Whole Earth refused to become one more pedantic lecturer or one more ideologue for the single path. In the fruitful tradition of American magazines that had been forums for the debates over slavery or women's votes, Whole Earth presented a contest of ideas. Equal page space to those for or against space colonies; sex lite or sex bold; the metric or English system; the empowering or disempowering impacts of TV and computers; global or local printing of money; Aldo Leopold and Herman Kahn. By allowing for openness, Stewart and the staff created a sense of belonging for readers (who were also participants) in "unedited" conversations found nowhere else.

Readers couldn't quite figure the first edition out. On the cover, our planet floated on an unreal homogeneous black background. Inside, is this a Farmer's Almanac! An LL Bean Catalog7. Not since the Jeffersonian period had any catalog published a mix of knowledge from both rural and urban settlements. In the next few editions, it added wilderness. Rural know-how (how to do stuff) collaged with adventurous intellect.

Other media reported the news. Whole Earth scouted the fringes and reported mindful and manual experiments, books, and tools that might alter future large-scale history. The Gaia hypothesis, voluntary simplicity, virtual communities, negawatts, watershed restoration, hacking computer codes, etc. etc. People, anywhere, trying stuff out. Some believed we were prophets.

But, the first Catalog shunned the business of prophesy. In 1968, gay/lesbian acceptance, single-parent families, industrial poisons, global teenagers, holistic health, nanotechnology, soybean products as an alternative to meat, biotechnology, bioregions, and cultural survival had not yet registered clearly even on Whole Earth's antennas. The Catalog had to wait to become an active, participatory network with passionate outside contributors before these livelihoods and technologies could saunter front and center.

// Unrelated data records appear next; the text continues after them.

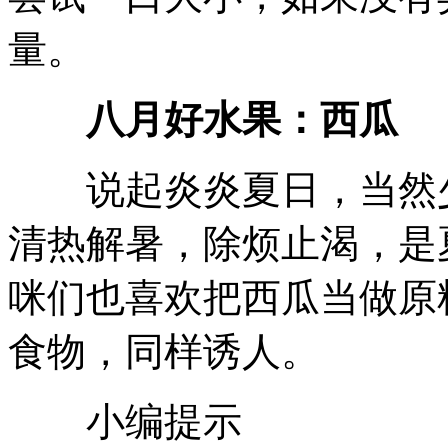
量。
八月好水果：西瓜
说起炎炎夏日，当然少
清热解暑，除烦止渴，是
咪们也喜欢把西瓜当做原
食物，同样诱人。
小编提示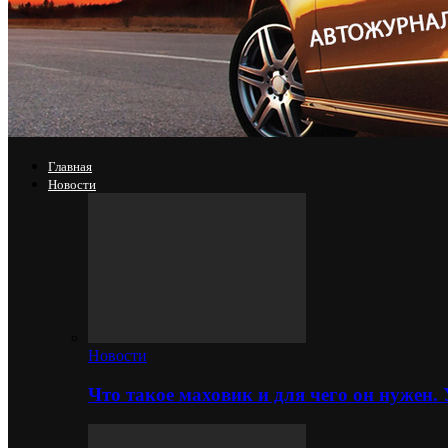
Главная
Новости
Новости
Что такое маховик и для чего он нужен.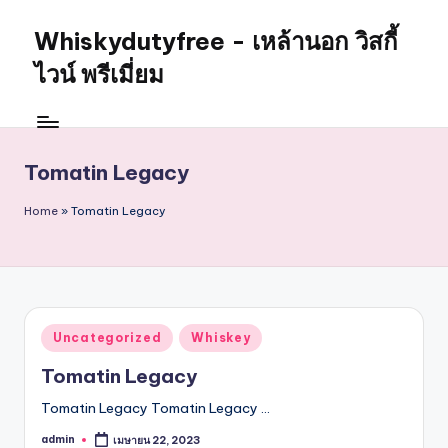
Whiskydutyfree - เหล้านอก วิสกี้
Skip
to
ไวน์ พรีเมี่ยม
content
จำหน่าย
สุรา
เหล้า
Tomatin Legacy
นอก
วิสกี้
Home
»
Tomatin Legacy
ไวน์
พรี
เมี่
ยม
alcoholdrinkstore
กา
Posted
Uncategorized
Whiskey
in
รัน
Tomatin Legacy
ตี
ของ
Tomatin Legacy Tomatin Legacy …
เเท้
admin
เมษายน 22, 2023
Posted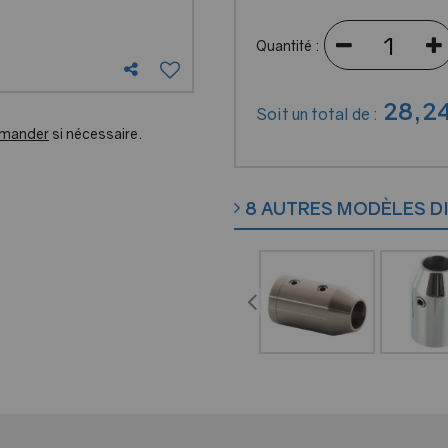
Quantité :
28
,
2
Soit un total de :
mmander
si nécessaire.
8 AUTRES MODÈLES D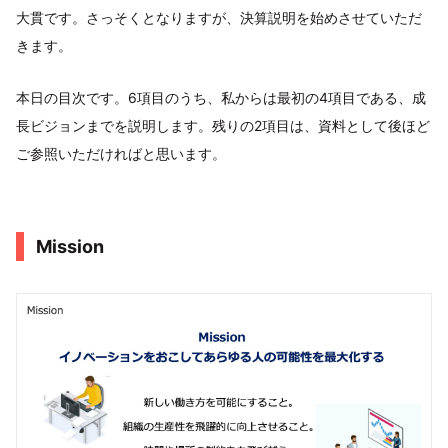
大貫です。さっそくとなりますが、決算説明を始めさせていただ
きます。
本日の目次です。6項目のうち、私からは最初の4項目である、成
長ビジョンまでを説明します。残りの2項目は、資料として後ほど
ご参照いただければと思います。
Mission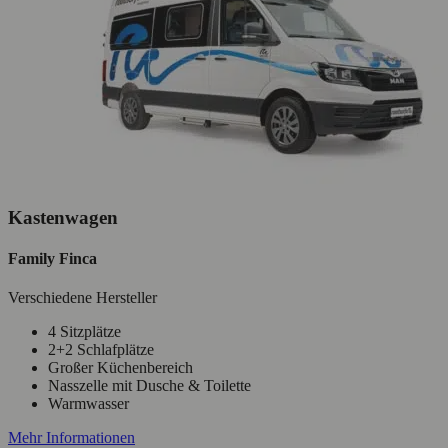
Kastenwagen
Family Finca
Verschiedene Hersteller
4 Sitzplätze
2+2 Schlafplätze
Großer Küchenbereich
Nasszelle mit Dusche & Toilette
Warmwasser
Mehr Informationen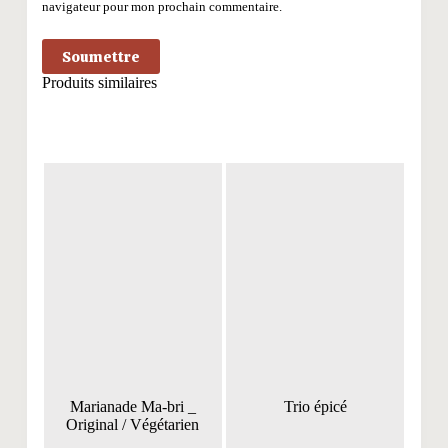
navigateur pour mon prochain commentaire.
Soumettre
Produits similaires
Marianade Ma-bri _
Trio épicé
Original / Végétarien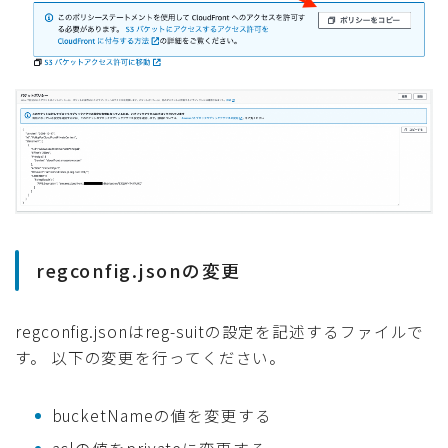
regconfig.jsonの変更
regconfig.jsonはreg-suitの設定を記述するファイルで
す。 以下の変更を行ってください。
bucketNameの値を変更する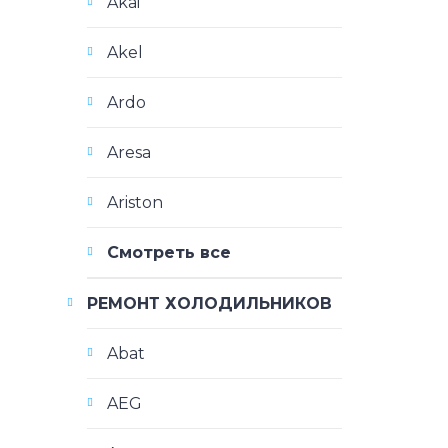
Akai
Akel
Ardo
Aresa
Ariston
Смотреть все
РЕМОНТ ХОЛОДИЛЬНИКОВ
Abat
AEG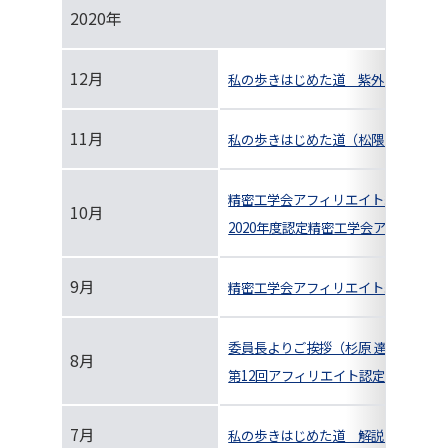
2020年
12月
私の歩きはじめた道 紫外光を使った
11月
私の歩きはじめた道（松隈 啓）
精密工学会アフィリエイト紹介
10月
2020年度認定精密工学会アフィリエ
9月
精密工学会アフィリエイト紹介
委員長よりご挨拶（杉原 達哉）
8月
第12回アフィリエイト認定式ならび
7月
私の歩きはじめた道 解説 博士論文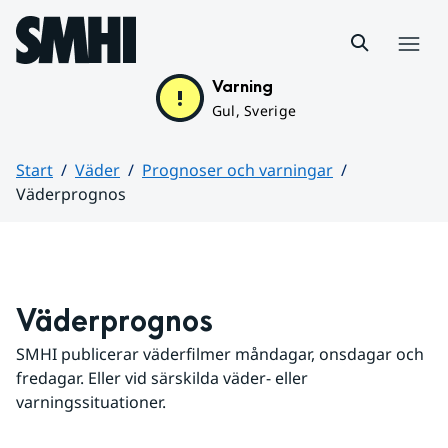
Hoppa till sidans innehåll
Meny
Varning
Gul, Sverige
Start
Väder
Prognoser och varningar
Väderprognos
Huvudinnehåll
Väderprognos
SMHI publicerar väderfilmer måndagar, onsdagar och 
fredagar. Eller vid särskilda väder- eller 
varningssituationer.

To celebrate, we have combined the first Catalog with the winter issue of Whole Earth (the magazine some still call CoEvolution Quarterly). Here are about forty short essays by friends. It's a continuation of the old theme: what's a difference that might most make a difference, a difference close to your heart or mind?

Today, our readership contemplates a boastful techno-economic system which appears to ignore thermodynamics, if not the entire configuration of the planet's intricate webbing. Once again, students, governments, workers, and citizens wonder if they could be hit by a drunken world spinning out-of-control. And Whole Earth's talents still seem robust and resilient (to use the new lingo of ecology) in navigating through contemporary history. Experimental and fun; a scout for depth and fringes; intimate and pragmatic; soulful but not sentimental; a sleuth of intelligent crafting; open to new voices; and, thank you, a community of goodwill.